Literary reviews by Tim Love.
Warning: Rather than reviews, these are often notes in preparation for reviews that were never finished, or pleas for help with understanding pieces. See Litref Reviews - a rationale for details.

Wednesday, 26 December 2012

"Escaping the Cage" by Kate Scott (HappenStance, 2010)

A pamphlet with poems from Agenda, Magma, The Rialto, etc. The title refers partly to the constraints of being a parent. Putting her child in its cot, the narrator in "Caged" says "I don't know who in this house/ is behind bars". Later, in "Ghosts", the narrator looks "back through the bars of my self". Characters also escape by coming out, ending a relationship, or swearing for effect (on others and themselves).

The back cover describes it as a "single-voice pamphlet", though within the relaxed free-verse style there's variety. Refrains are frequently used - "I liked to", "Later", "It will take you", "Never mind the", "Sometimes it weighs you down". I get the impression that the poems have been carefully ordered. Imagery is repeated, but in clusters. The pamphlet begins with smiles (p. 7, 8, 10, 13, 19, 21) and laughs (p.5, 14, 16) then there's driving (p.15, 16, 17, 27), snakes (p.16, 18) and skeletons (p.23, 26, 29). The taste of men lingers.
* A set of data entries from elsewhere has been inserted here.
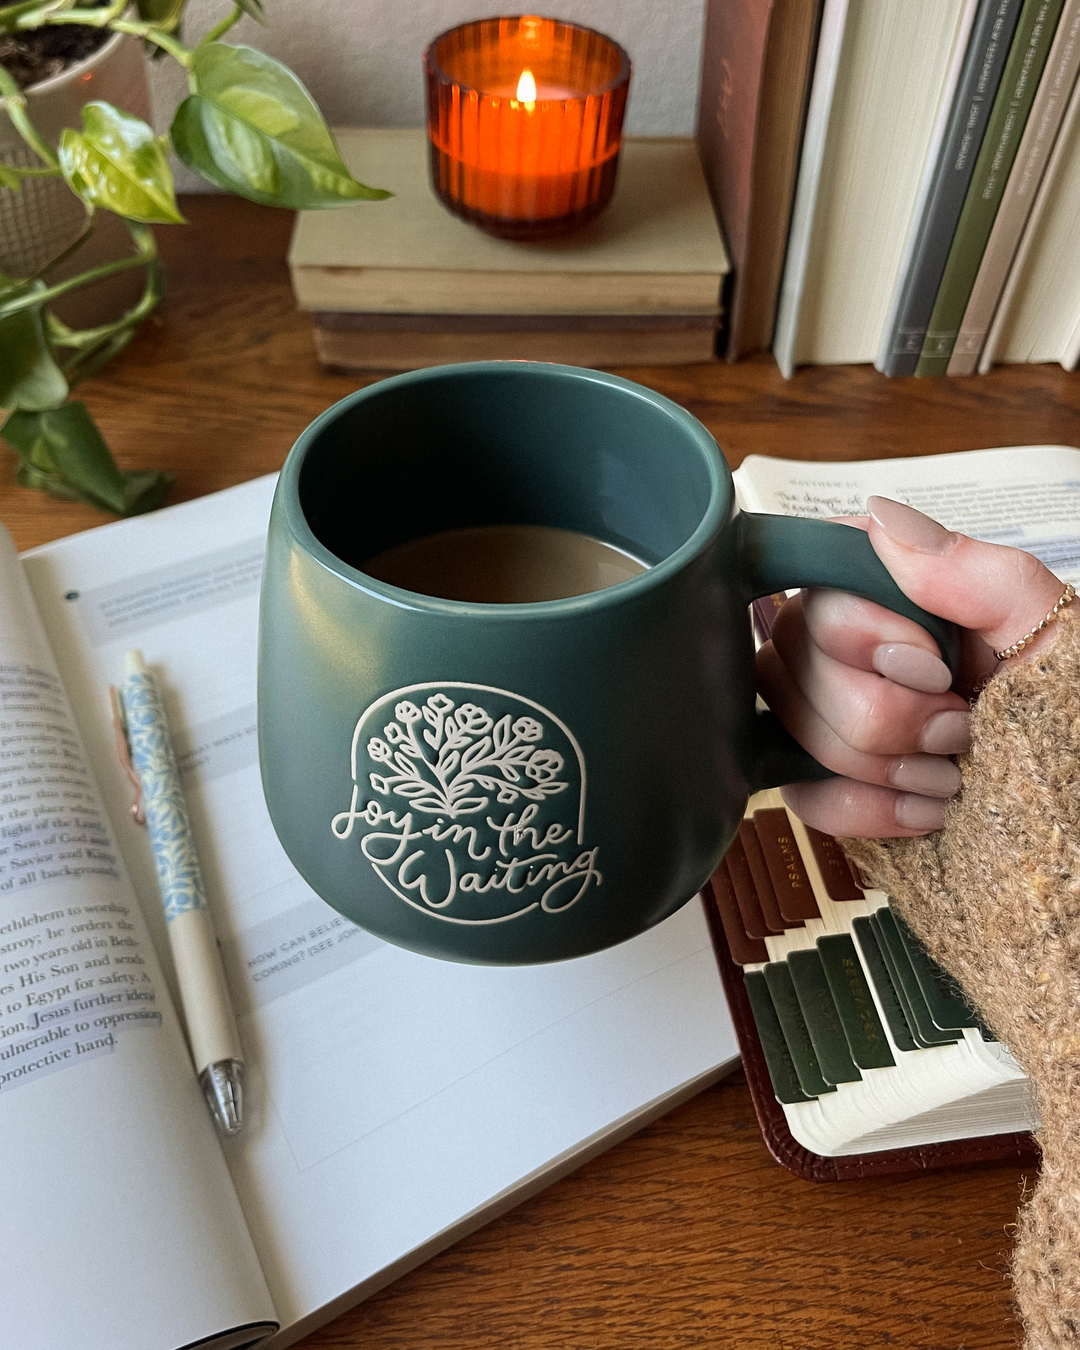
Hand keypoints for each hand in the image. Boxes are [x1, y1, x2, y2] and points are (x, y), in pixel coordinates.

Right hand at [758, 496, 1066, 837]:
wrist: (1075, 801)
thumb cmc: (1067, 706)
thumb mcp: (1045, 630)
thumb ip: (972, 573)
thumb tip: (881, 519)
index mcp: (894, 595)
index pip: (814, 588)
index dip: (859, 632)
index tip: (934, 665)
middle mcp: (847, 648)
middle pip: (794, 664)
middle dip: (891, 713)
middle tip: (960, 726)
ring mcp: (829, 716)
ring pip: (797, 731)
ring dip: (889, 765)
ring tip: (953, 771)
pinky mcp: (827, 781)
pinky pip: (806, 795)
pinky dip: (872, 810)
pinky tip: (927, 810)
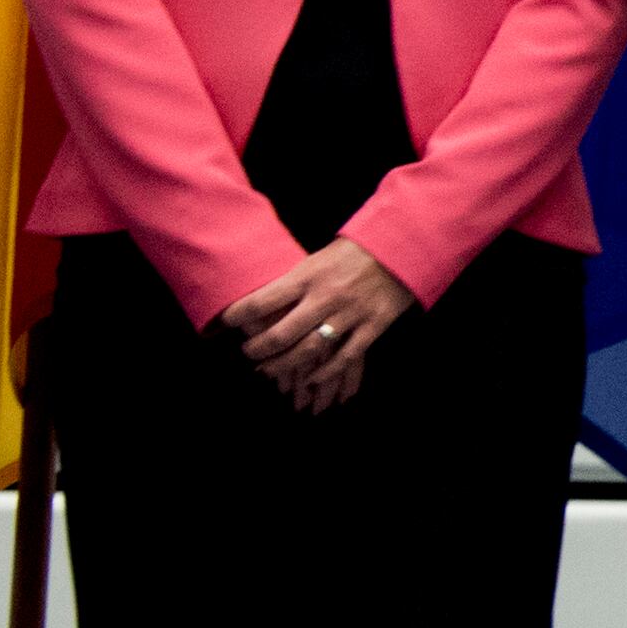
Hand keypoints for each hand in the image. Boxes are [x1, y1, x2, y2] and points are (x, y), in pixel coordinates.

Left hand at [220, 239, 418, 415]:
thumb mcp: (318, 258)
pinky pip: (345, 357)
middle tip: (248, 354)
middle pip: (281, 334)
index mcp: (307, 276)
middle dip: (257, 350)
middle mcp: (325, 297)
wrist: (401, 248)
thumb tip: (263, 298)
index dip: (238, 317)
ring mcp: (350, 314)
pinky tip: (311, 379)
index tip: (226, 324)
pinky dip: (326, 372)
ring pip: (309, 350)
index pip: (262, 301)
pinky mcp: (372, 326)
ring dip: (284, 365)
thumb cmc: (355, 252)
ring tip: (269, 370)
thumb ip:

The initial poems are about responding to provocation, or trying to get a reaction. Often the result isn't what's expected. The poems on p.16, 17, 20, 22 are "Smiths Knoll" poems - evocative character studies. "Survival" has some good lines

as one listens for deer in the deep-leaved woods,
to the words of courage and love that come your way
the well-meaning-but-clumsy pats of comfort ...
as you try to find your way alone.

Overall an enjoyable collection. "The Making of the Lady of the Lake" (40 lines) was too long and Freudian for me. Some of the endings sounded rather too punchliney or overstated - "Introduction" ends with "an I for an I"; "Survival" ends with the line "life".